The post-HRA introduction of proportionality analysis in human rights adjudication displays a similar pattern. In R (Daly) v Secretary of State for the Home Department (2001), the House of Lords explicitly adopted the approach to proportionality mapped by the JCPC in de Freitas. The de Freitas test was also utilised in R v A (No 2) (2001) and, in the Belmarsh decision (2004), appeared in the latter alongside a number of Canadian decisions including R v Oakes and Libman v Attorney-General of Quebec. By this point in time, therefore, the de Freitas definition no longer held the monopoly on the top court’s conception of proportionality. The influence of de Freitas has been further diluted, with Lord Sumption in Bank Mellat (2013) describing the JCPC case as containing ‘the classic formulation of the test’ for proportionality, but adding that its importance is now most clearly found in the ‘way in which it has been adapted and applied in the subsequent case law’.
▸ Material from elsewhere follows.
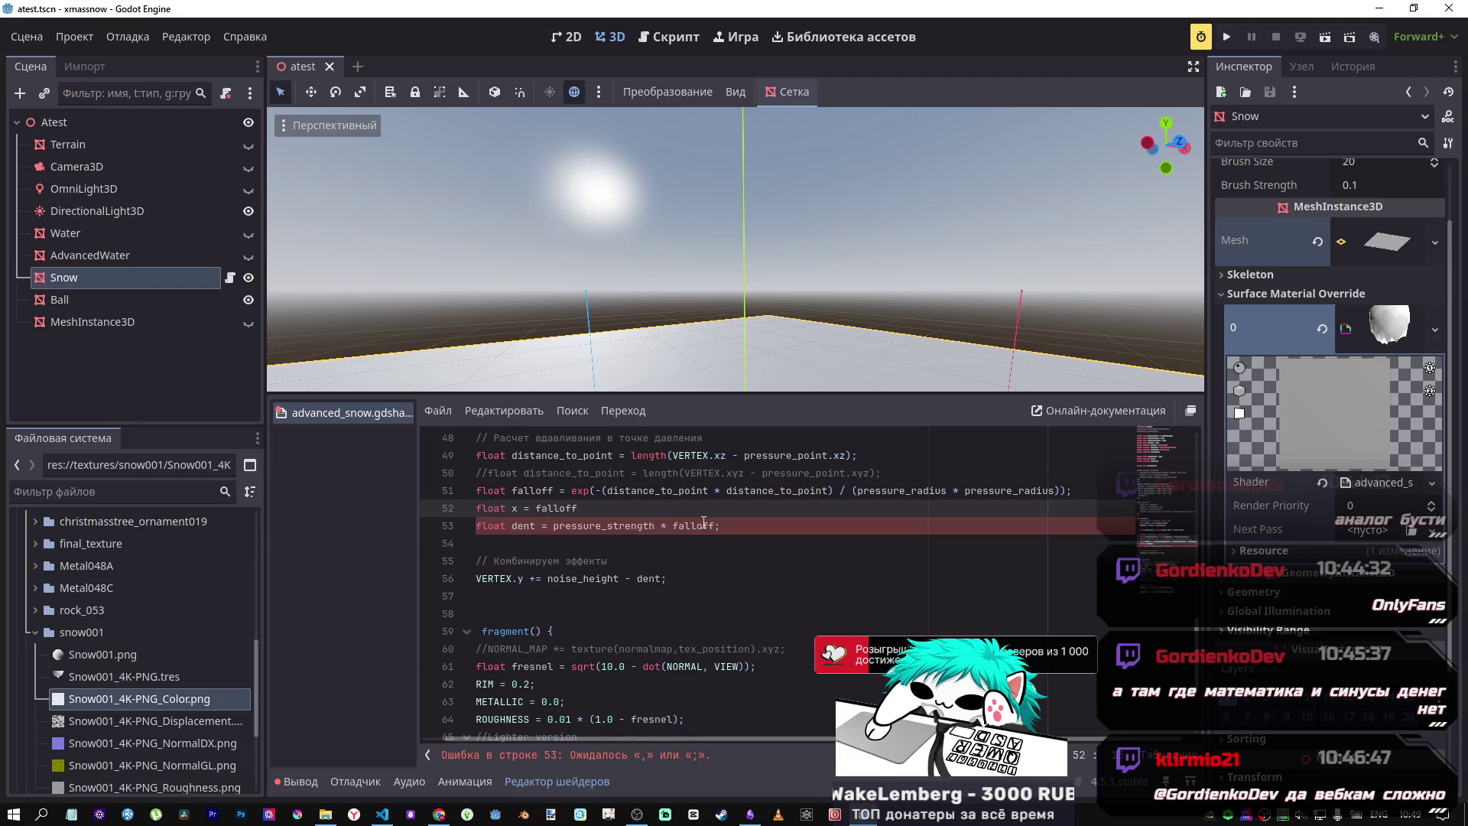
click(641, 513)
text(;)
These passing episodes of reliance on JCPC authorities in domestic constitutional adjudication can be seen to reflect broader trends in constitutional borrowing, specifically in relation to the often temporary – or transitional – reliance placed on extra-jurisdictional authorities in response to the adoption of a constitutional innovation. In the immediate post-1998 period JCPC authorities were relied upon as a means of articulating and stabilising the requirements of the UK’s new human rights and devolutionary regimes as a precursor to (or pathway towards) the development of a domestically engineered constitutional jurisprudence.
It has been argued that in the development of this domestic constitutional jurisprudence the apex court has taken an inward-looking turn, displaying – particularly in human rights adjudication – a hesitation in relation to the domestic adoption of norms or reasoning from external sources (even where that may be mandated by statute). But parallels should not necessarily be drawn with the heavily politicised pressures which culminated in Brexit and urge resistance to the European Court of Human Rights. Instead, the failure of JCPC authorities to take consistent root in UK constitutional adjudication should be seen as a product of the UK constitution’s non-documentary framework and a recognition of those characteristics which differentiate it from many states within the JCPC’s jurisdiction. As Lord Rodger recognised in R v A (No.2) – against a domestic backdrop in which parliamentary sovereignty looms large – the importation of ‘Privy Council authorities should be treated with some caution since they are the product of constitutional systems which differ from that of the United Kingdom in this important respect’. Consistently with this reading (and in spite of claims as to how it might be employed for domestic benefit), the influence of JCPC jurisprudence on constitutional adjudication in the apex court has been marginal. Constitutional decision-making in the apex court remains – as per the common law tradition – receptive to, though generally not driven by, extra-jurisdictional influences.